Now, our feature matrix X can be constructed by referecing all points through latitude and the sine/cosine projectins of the longitude. At the same time, we take the population density to act as weights. Before we do that, however, we remove all points whose weight is strickly zero. As our plane’s surface is around 70% water, it can drastically reduce the computation needed.

1
2
3
4
5
6
7
8
9
10
11
12
N_CLUSTERS = 195

dd = dd[dd['weight'] != 0.0]

dd = dd.reset_index()
dd = dd.drop(columns=['index'])

X = dd[['latitude', 'longitude_sin', 'longitude_cos']].to_numpy()
weights = dd['weight'].to_numpy()

dd['cluster'] = KMeans(n_clusters=N_CLUSTERS).fit_predict(X,
    sample_weight=weights)

The number 195 is not accidental. Currently, we have 195 regions recognized as countries. We can use this number as reference in our new world.

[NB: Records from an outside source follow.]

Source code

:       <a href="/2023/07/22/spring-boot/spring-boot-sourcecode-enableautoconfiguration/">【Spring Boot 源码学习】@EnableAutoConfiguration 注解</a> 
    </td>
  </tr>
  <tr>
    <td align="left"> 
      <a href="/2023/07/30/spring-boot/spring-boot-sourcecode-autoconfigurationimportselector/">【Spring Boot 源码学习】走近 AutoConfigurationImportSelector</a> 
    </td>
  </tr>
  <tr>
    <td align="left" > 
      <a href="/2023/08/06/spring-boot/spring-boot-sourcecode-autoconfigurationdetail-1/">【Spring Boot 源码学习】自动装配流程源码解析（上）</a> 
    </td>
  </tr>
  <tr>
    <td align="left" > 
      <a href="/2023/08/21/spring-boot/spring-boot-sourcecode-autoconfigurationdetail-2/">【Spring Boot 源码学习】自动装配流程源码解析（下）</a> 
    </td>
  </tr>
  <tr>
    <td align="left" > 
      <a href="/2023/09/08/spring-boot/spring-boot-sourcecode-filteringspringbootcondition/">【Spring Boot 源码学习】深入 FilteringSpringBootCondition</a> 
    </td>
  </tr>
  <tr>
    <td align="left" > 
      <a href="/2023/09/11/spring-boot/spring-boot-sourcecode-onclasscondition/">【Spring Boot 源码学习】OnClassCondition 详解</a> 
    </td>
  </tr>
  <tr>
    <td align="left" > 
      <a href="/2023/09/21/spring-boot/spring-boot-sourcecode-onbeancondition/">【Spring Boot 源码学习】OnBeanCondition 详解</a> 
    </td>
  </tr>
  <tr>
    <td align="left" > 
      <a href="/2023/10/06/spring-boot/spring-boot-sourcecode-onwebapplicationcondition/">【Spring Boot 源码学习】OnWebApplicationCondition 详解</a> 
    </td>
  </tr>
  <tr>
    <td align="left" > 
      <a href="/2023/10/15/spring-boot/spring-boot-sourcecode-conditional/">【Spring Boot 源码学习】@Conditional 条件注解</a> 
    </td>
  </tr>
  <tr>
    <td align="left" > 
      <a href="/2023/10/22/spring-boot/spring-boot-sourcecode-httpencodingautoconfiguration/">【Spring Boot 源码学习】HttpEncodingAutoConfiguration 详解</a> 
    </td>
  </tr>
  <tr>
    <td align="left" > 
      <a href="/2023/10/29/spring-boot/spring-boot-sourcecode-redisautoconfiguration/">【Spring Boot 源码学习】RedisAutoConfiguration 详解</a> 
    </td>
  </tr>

Having solved the WKMC problem, we need to “recombine” the solution to the old coordinates, which is fairly easy, given we have kept reference to the original indices.

1
2
3
4
5
XX = -1 * np.ones((lat_max, lon_max))
for i in range(len(dd)):
        u, v = dd['x0'].iloc[0], dd['x1'].ilox[i]
        cluster_id = dd['cluster'].iloc[i]
        XX[u, v] = cluster_id

Now, let’s plot the results. We will overlay the original population density map with the new “countries”. (Note that the np.where function is only used here for enhancing of the plot.)

1
2
3
4
5
6
7
8
9
10
11
12
fig, ax = plt.subplots(1, 1, figsize=(24, 24))
ax.imshow(np.where(XX == -1, np.NaN, XX), 
    cmap='Spectral', 
    alpha=0.75)
ax.imshow(df.apply(lambda x: np.log(x)), alpha=0.25, cmap='gray')
ax.contour(longitude_idx, latitude_idx, 
    np.where(XX == -1, -10, XX), 
    levels=N_CLUSTERS, 
    linewidths=0.1, 
    alpha=0.5, 
    colors='k')
plt.show()

/assets/using-kmc-on-worlds-population/world-divided.png — Figure 2. The world with 195 countries defined through K-Means Clustering algorithm.

Discussion

We have finally clustered the population. It is useful to observe the consequences of WKMC algorithm’s assumptions.

First of all, as we have removed the points of zero weights, no clusters’ labels are assinged to those points. However, the larger the population density, the more concentrated the clusters became. This is especially visible in regions of India and China that are ones of the most densely populated regions in the world. Siberia and Northern parts of Canada, Greenland, Sahara and Australia form larger clusters.

Secondly, by scaling of the features (remember, all features are in range [-1, 1]), the clusters do not exhibit anisotropy in any of directions. In other words, if e.g. the x-axis had 5 times the range, we would expect it’s influence to be much stronger and thus the cluster would be elongated vertically.

Finally, by ensuring the continuity in East-West axis, our clusters are not distorted by presence of the boundary conditions.

Conclusions

We have seen how K-Means Clustering algorithm can be put into use in our hypothetical world. However, the usage just demonstrated is actually very traditional, and can be applied in similar situations, giving especially good results when working on smaller maps. The algorithm helps to spot similarities that exist regardless of any administrative divisions.